Lomnitz ubica el origen del fenómeno en los años 80 y 90. No en 2003 ni en 2006, cuando se declaró la guerra contra las drogas. Según el investigador, el auge del cartel como forma de organización social fue el detonador. La llegada de cocaína desde Sudamérica obligó a controlar aeropuertos y puertos internacionales. La complejidad creció. La violencia, también.
Hoy la economía violenta ya no es solo narcotráfico. Según Lomnitz, abarca narcomenudeo, flujos migratorios, tala ilegal, cambio de uso de suelo y operaciones mineras —legales e ilegales—. El Estado, dice, debería hacer un inventario de esa economía. En cambio, «está jugando con estadísticas y con leyes».
El caso Zacatecas ilustra el patrón nacional. Entre 2022 y 2024, ese estado registró disputa territorial entre el Cartel de Sinaloa, el Cartel de Jalisco Nueva Generación y otros dos o tres grupos. Las zonas en disputa concentran los mayores números de desaparecidos. Algunos son muertos de guerra. Otros, reclutados a la fuerza. Otros más, víctimas del control de mercados de metanfetaminas en barrios populares.
El gobierno actual, señala Lomnitz, ha realizado operativos contra jefes del narcotráfico. También aplica leyes de prisión preventiva. Pero eso, advierte, no toca la raíz: la desaparición está ligada al uso de violencia extrajudicial para sostener ramas enteras de actividad económica.
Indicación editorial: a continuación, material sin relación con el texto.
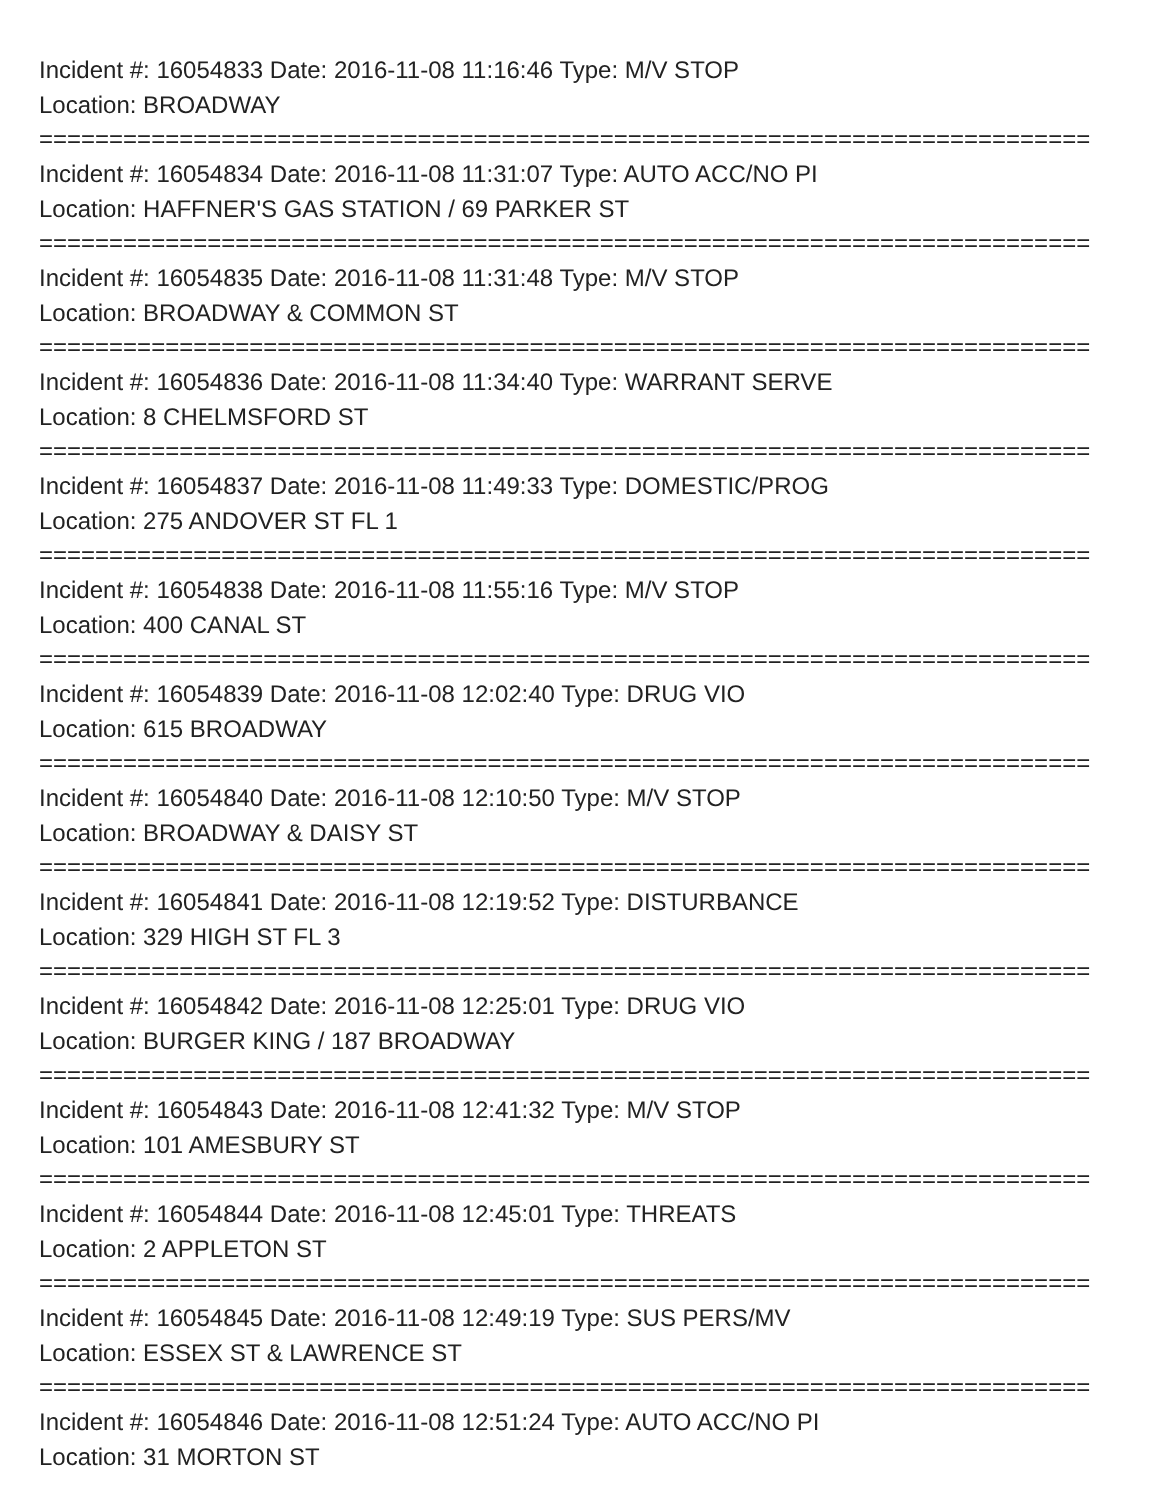Incident #: 16054833 Date: 2016-11-08 11:16:46 Type: M/V STOP
Location: BROADWAY
===========================================================================
Incident #: 16054834 Date: 2016-11-08 11:31:07 Type: AUTO ACC/NO PI
Location: HAFFNER'S GAS STATION / 69 PARKER ST
===========================================================================
Incident #: 16054835 Date: 2016-11-08 11:31:48 Type: M/V STOP
Location: BROADWAY & COMMON ST
===========================================================================
Incident #: 16054836 Date: 2016-11-08 11:34:40 Type: WARRANT SERVE
Location: 8 CHELMSFORD ST
===========================================================================
Incident #: 16054837 Date: 2016-11-08 11:49:33 Type: DOMESTIC/PROG
Location: 275 ANDOVER ST FL 1
===========================================================================
Incident #: 16054838 Date: 2016-11-08 11:55:16 Type: M/V STOP
Location: 400 CANAL ST
===========================================================================
Incident #: 16054839 Date: 2016-11-08 12:02:40 Type: DRUG VIO
Location: 615 BROADWAY
===========================================================================
Incident #: 16054840 Date: 2016-11-08 12:10:50 Type: M/V STOP
Location: BROADWAY & DAISY ST
===========================================================================
Incident #: 16054841 Date: 2016-11-08 12:19:52 Type: DISTURBANCE
Location: 329 HIGH ST FL 3
===========================================================================
Incident #: 16054842 Date: 2016-11-08 12:25:01 Type: DRUG VIO
Location: BURGER KING / 187 BROADWAY
===========================================================================
Incident #: 16054843 Date: 2016-11-08 12:41:32 Type: M/V STOP
Location: 101 AMESBURY ST
===========================================================================
Incident #: 16054844 Date: 2016-11-08 12:45:01 Type: THREATS
Location: 2 APPLETON ST
===========================================================================
Incident #: 16054845 Date: 2016-11-08 12:49:19 Type: SUS PERS/MV
Location: ESSEX ST & LAWRENCE ST
===========================================================================
Incident #: 16054846 Date: 2016-11-08 12:51:24 Type: AUTO ACC/NO PI
Location: 31 MORTON ST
Pulso Global observa lo evidente: décadas de aparato estatal expandido, presupuestos crecientes en seguridad y sucesivos gobiernos —incluido el actual— no han doblegado la economía criminal. La desaparición forzada no es falla de leyes; es falla de Estado. Mientras el poder político en México siga administrando el problema en lugar de desmantelar sus incentivos económicos, las cifras seguirán creciendo. El costo lo pagan los ciudadanos, no la burocracia.